Thank you very much for your reply, but this reply gave me new questions. For example, there are vertices 0, 1, 2, 3, 4, 5, 6, and 7 in the vertex buffer. In actual drawing, the index buffer only uses three vertices 0, 5, and 7. But the GPU side will also execute the calculation of the five vertices 1, 2, 3, 4, and 6?
And how about the order of fragments?
Mali is tile-based, so effectively fragment order is scrambled - it doesn't correspond to the draw sequence in any way (except within a pixel, where layering must respect blending, of course).
Shawn Chang said:In actual drawing, the index buffer only uses three vertices 0, 5, and 7. But the GPU side will also execute the calculation of the five vertices 1, 2, 3, 4, and 6?
Yes.

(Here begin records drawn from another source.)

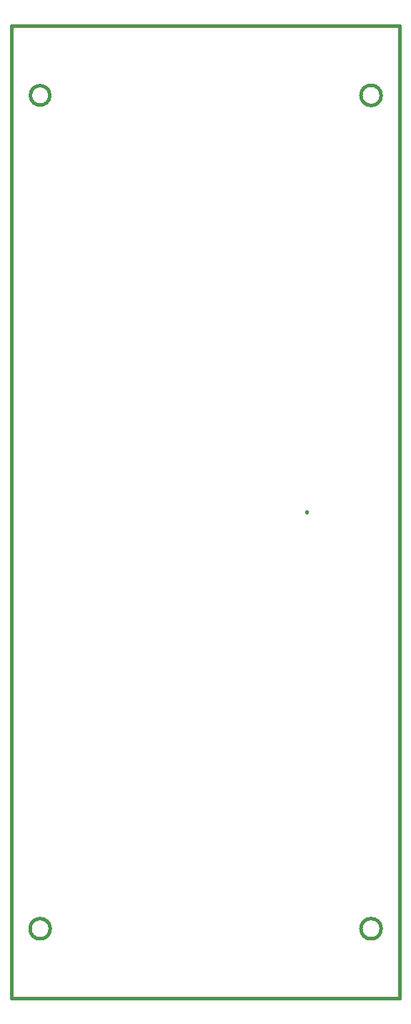
<source format=gbr>
G04 (created by PCBNEW (2013-07-07 BZR 4022)-stable) date 2013-08-19 14:36:30*
%MOIN*%
G04 Gerber Fmt 3.4, Leading zero omitted, Abs format*
%FSLAX34Y34*%
G01*
G70*
G90*
G04 APERTURE LIST*
%ADD10C,0.00393701*%
%ADD11C,0.015*%
G04 APERTURE END LIST*
G54D10*
G54D11*
X51654Y-25394D02*
G75*
G03X51654Y-25394I-453J0D01*
G74*
G01*
X67106Y-25394D02*
G75*
G03X67106Y-25394I-472J0D01*
G74*
G01*
X67107Y-64213D02*
G75*
G03X67107Y-64213I-473J0D01*
G74*
G01*
X51673Y-64213D02*
G75*
G03X51673Y-64213I-472J0D01*
G74*
G01*
X63622Y-44803D02*
X63622Y-44783D01*
X67972Y-22165D02*
X67972Y-67441D01*
X49862Y-22165D02*
X49882Y-22165D01*
X49862Y-67441D02*
X49862Y-22165D01*
X67933Y-67441D02*
X67933Y-67402D01*
X49862Y-67441D02*
X67933Y-67441D01*
X49862Y-22165D02*
X67972Y-22165D01*
M02*

</source>
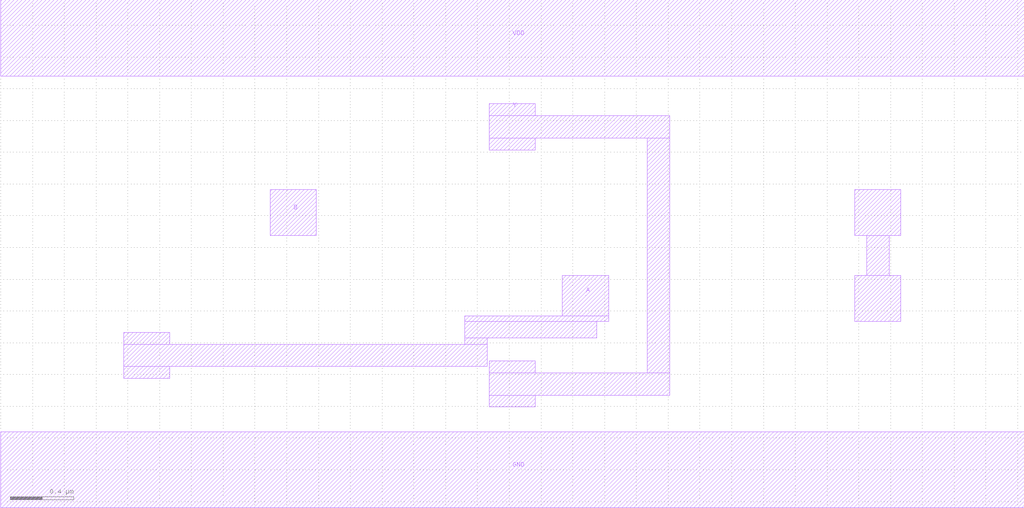
<source format=lef>
MACRO XNOR2X1
 CLASS CORE ;
 ORIGIN 0 0 ;
 FOREIGN XNOR2X1 0 0 ;
 SITE CORE ;
 SYMMETRY X Y R90 ;
  PIN VDD
   DIRECTION INOUT ;
   USE SIGNAL ;
   SHAPE ABUTMENT ;
    PORT
     CLASS CORE ;
       LAYER metal2 ;
        RECT 0.00000000 2.48000000 6.44000000 2.96000000 ;
    END
  END VDD

  PIN GND
   DIRECTION INOUT ;
   USE SIGNAL ;
   SHAPE ABUTMENT ;
    PORT
     CLASS CORE ;
       LAYER metal2 ;
        RECT 0.00000000 -0.24000000 6.44000000 0.24000000 ;
    END
  END GND

  PIN Y
   DIRECTION INOUT ;
   USE SIGNAL ;
   SHAPE ABUTMENT ;
    PORT
     CLASS CORE ;
       LAYER metal2 ;
        RECT 3.07500000 0.39500000 3.36500000 0.47000000 ;
        RECT 3.07500000 0.47000000 4.21000000 0.61000000 ;
        RECT 3.07500000 0.61000000 3.36500000 0.68500000 ;
        RECT 3.07500000 2.01500000 3.36500000 2.09000000 ;
        RECT 4.07000000 0.61000000 4.21000000 2.09000000 ;
        RECT 3.07500000 2.09000000 4.21000000 2.23000000 ;
        RECT 3.07500000 2.23000000 3.36500000 2.30500000 ;
    END
  END Y

  PIN A
   DIRECTION INOUT ;
   USE SIGNAL ;
   SHAPE ABUTMENT ;
    PORT
     CLASS CORE ;
       LAYER metal2 ;
        RECT 0.77500000 0.57500000 1.06500000 0.65000000 ;
        RECT 0.77500000 0.65000000 3.06000000 0.79000000 ;
        RECT 2.92000000 0.79000000 3.06000000 0.83000000 ;
        RECT 0.77500000 0.79000000 1.06500000 0.86500000 ;
        RECT 2.92000000 0.83000000 3.75000000 0.93500000 ;
        RECT 2.92000000 0.93500000 3.82500000 0.97000000 ;
        RECT 3.53500000 0.97000000 3.82500000 1.22500000 ;
    END
  END A

  PIN B
   DIRECTION INOUT ;
   USE SIGNAL ;
   SHAPE ABUTMENT ;
    PORT
     CLASS CORE ;
       LAYER metal2 ;
        RECT 5.37500000 0.93500000 5.66500000 1.22500000 ;
        RECT 5.45000000 1.22500000 5.59000000 1.47500000 ;
        RECT 5.37500000 1.47500000 5.66500000 1.76500000 ;
       LAYER metal2 ;
        RECT 1.69500000 1.47500000 1.98500000 1.76500000 ;
    END
  END B


END XNOR2X1

</source>
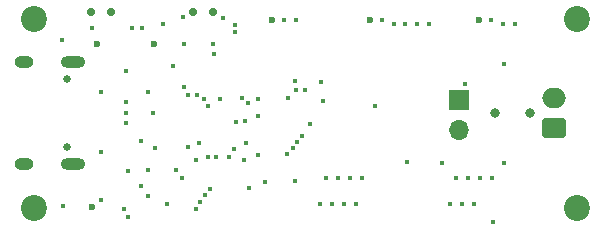
<source format=gbr>
%TF.GenerationSoftware,KiCad,Pcbnew,(6.0.6)*%
%TF.CreationDate,2022-07-10T21:22:37+02:00*%
%TF.ProjectId,GCode_Buttons_MCU,47436f64-655f-4427-9574-746f6e735f4d,rev?*%
%TF.SameCoordinates,Original*%
%TF.FileFunction,Soldermask,Bot*%
%TF.FilePolarity,Negative*%
%FSLAX46Y46*%
G04 Gerber Fmt 4.6, Leading zero omitted, Abs format (unit mm)*
G04 Created by KiCad (PCBNEW (6.0.6)) date 2022-07-10 21:22:37*
%MOMM*%
%LPD*%
G01*
G04 APERTURE LIST*
G04 Aperture macros list*
%AMRoundRect*
0 Rectangle with rounded corners*
0 $1 Rounding radius*
0 $2 $3 $4 $5 $6 $7 $8 $9 X,Y pos of 4 corners*
0 Add a 4 corners polygon primitive as box body*
4,1,4,$2,$3,$4,$5,$6,$7,$8,$9,$2,$3,0*
0 Add four circle primitives for the rounded corners*
1,1,$1+$1,$2,$3*
1,1,$1+$1,$4,$5*
1,1,$1+$1,$6,$7*
1,1,$1+$1,$8,$9*
0 Add four rect primitives between the rounded corners*
20,1,$1+$1,$2,$3,$4,$5,0*
20,1,$1+$1,$4,$5,$6,$7,0*
20,1,$1+$1,$6,$7,$8,$9,0*
20,1,$1+$1,$8,$9,$2,$3,0*%
G04 Aperture macros list end*
%ADD10C,2.200000*%
%ADD11C,0.650000*%
%ADD12O,2.100000X1.000000*%
%ADD13O,1.600000X1.000000*%
%ADD14RoundRect,0.250000X0.750000X-0.600000X0.750000X0.600000X-0.750000X0.600000X-0.750000X-0.600000X0*%
%ADD15O,2.000000X1.700000*%
%ADD16R,1.700000X1.700000*%
%ADD17O,1.700000X1.700000*%
%ADD18C,0.700000*%
%ADD19C,0.450000*%
%ADD20C,0.800000*%
%ADD21C,0.600000*%
G04 APERTURE END LIST*
D10*
%TO.C,H1*%
X102000000Y-92000000D03*
%TD*%
%TO.C,H2*%
X102000000Y-108000000D03*
%TD*%
%TO.C,H3*%
X148000000Y-108000000D03*
%TD*%
%TO.C,H4*%
X148000000Y-92000000D03*
%TD*%
D11*
%TO.C,J1*%
X104800000Y-97110000D03*
X104800000Y-102890000D03*
D12*
X105330000Y-95680000D03*
X105330000Y-104320000D03*
D13*
X101150000Y-95680000D03*
X101150000Y-104320000D03*
%TD*%
D14*
%TO.C,J4*%
X146075000Y-101250000D03*
D15*
X146075000Y-98750000D03*
%TD*%
D16*
%TO.C,JP2*%
X138000000Y-98875000D03*
D17*
X138000000Y-101415000D03*
%TD*%
D18*
%TO.C,SW1*%
X108550000Y-91400000D03*
X106850000Y-91400000D03*
%TD*%
%TO.C,SW2*%
X115450000Y-91400000D03*
X117150000Y-91400000D03*
%TD*%
D19*
X124150000Y-98050000D03*
X119800000Y-104000000D03*
X129250000Y-107650000D03*
X109950000Y-104900000D03*
X110000000Y-108800000D03*
X140900000Y-109200000D03*
X109800000Y-96400000D03*
X123500000Y-98700000D03*
X107700000Y-103250000D03*
X111650000Y-104800000D03*
X129750000Y-105500000D03*
X114700000Y-94150000D03*
X124100000Y-105750000D03*
X111700000Y-98200000D03*
X120250000Y-106300000D03*
X114700000Y-97750000D03*
X117250000Y-95000000D03*
X124100000Y-97250000D03*
X104450000Y-107850000D03*
X116000000Y-102500000D03*
D20*
X141000000Y-100000000D03*
D19*
X107700000Y-107350000D03*
X123200000Y-92100000D03*
X111650000Y-107000000D03*
X119000000Y-92500000D03*
X117750000Y-98800000D03*
X107700000Y-98200000D03*
X140750000Y-105500000D03*
X126350000Y-97350000D03*
X111150000Y-92800000D03*
X114500000Y-105500000D03*
X120000000Y-102500000D03*
D20*
X144000000Y-100000000D03*
D19*
X114600000Y-91850000D03*
X115750000Y-104000000D03*
X109800000Y-100000000D03*
X126500000Y-99000000D03*
X104400000Y-93800000D03*
X120950000Y-98800000D03*
X138500000Y-97500000D03*
X130850000Y-99350000D03*
X140700000Y-92100000D03*
X125400000Y-100950000D03*
X131450000Y-92100000D03*
X139750000Y-105500000D03*
X111100000Y-102350000D03*
X111100000Y-106200000D03*
D21*
X107350000Y-94150000D03*
D19*
X112087500Y-100000000D03*
X128750000Y-105500000D03*
D21*
X106950000Y-107950000D03*
D19*
X109800000Y-99050000D03*
X118543056Y-103684166D03*
X109800000Y-100850000D03*
X118950000Y-103000000D03*
X119000000Y-93150000D03*
X136550000Y-104200000D03*
D21*
X122200000Y-92100000D03*
X112150000Y-94150000D03*
X130450000Y-92100000D03*
D19*
X110300000Y-92800000D03*
X117200000Y-94150000D03*
X133550000Y-104100000D03*
X114050000Y-104800000D03*
D21*
X139700000Y-92100000D03*
D19*
X121550000Y-105800000D03*
X106900000Y-92800000D03*
X121000000Y-100250500D03*
X112250000Y-102950000D03*
X109600000Y-108150000D03*
X118000000Y-91950000D03*
X124200000Y-92100000D03*
X132450000Y-92450000D03*
X115050000Y-98450000D03*
X133450000Y-92450000D03*
X115788556Y-98488556D03*
X134450000Y-92450000D03*
X116377350Y-98799500D03*
X135450000Y-92450000D03*
X116755536Y-99349000D03*
X141700000Y-92450000D03*
X119150000Y-100750000D03*
X142700000Y-92450000D03*
X119900000Y-100700000D03*
X119600000Y-98750000D03*
X141800000Y-95800000D03*
X120150000Y-99100000D03*
X141800000Y-104200000D03*
X124950000Y-98050000D03*
X121000000Y-103550000D03*
X113800000Y-96000000D03*
X112900000Y-92450000D03*
X126250000Y-107650000D03*
X116096402Y-107505673D03*
X126750000Y-105500000D03*
X116900000Y-106450000D03*
X127250000Y-107650000D03*
X115725765Y-108074235D03*
X127750000Y-105500000D03*
X116497789Y-106959980D03*
X128250000Y-107650000D03*
X115050000Y-102850000D03*
X137250000Y-107650000D03*
X117400000Y-103750000D03*
X137750000Y-105500000D03*
X124705741Y-101892824D03*
X138250000Y-107650000D03*
X123450000Y-103414556D03*
X138750000Y-105500000D03*
X124300000Y-102400000D03*
X139250000Y-107650000D03*
X123901901Y-102948038D03*
X116700000Y-103750000D03*
X113300000Y-107650000D03*
M02*

</source>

Don't leave unused indices in the active index range, aim to reference every vertex between min and max.
For implementing mesh level-of-detail, duplicate vertices and have a compacted index range for each LOD, don't make low resolution meshes by sparsely sample from the LOD 0 mesh.
In relatively new GPUs, calculations are done in the order of indexbuff. The vertices shared by multiple triangles may be calculated multiple times. What about these old GPUs you mentioned? Will there be multiple calculations?For example, drawing two triangles with 0,1,2 and 2,1,3 in indexbuff. When the GPU is calculating, will the vertices of the two indexes of 1 and 2 be executed twice?
In other words, older Mali GPUs (Utgard, Midgard) simply render all vertices once in incrementing index order, between min and max referenced index?
In relatively new GPUs, calculations are done in the order of indexbuff. The vertices shared by multiple triangles may be calculated multiple times.
Yes, may be shaded multiple times but there is post-transform caching, so it will only happen if you have bad locality in your index buffers. In general we don't see much reshading for sensibly ordered meshes.
What about these old GPUs you mentioned? Will there be multiple calculations? In other words, o lder Mali GPUs (Utgard, Midgard) simply render all vertices once in incrementing index order, between min and max referenced index?
It's guaranteed not to reshade, but may shade non-referenced vertices between min and max (various optimizations exists to minimize this, but YMMV). It's therefore recommended to tightly pack used indices - no unreferenced vertex between min and max.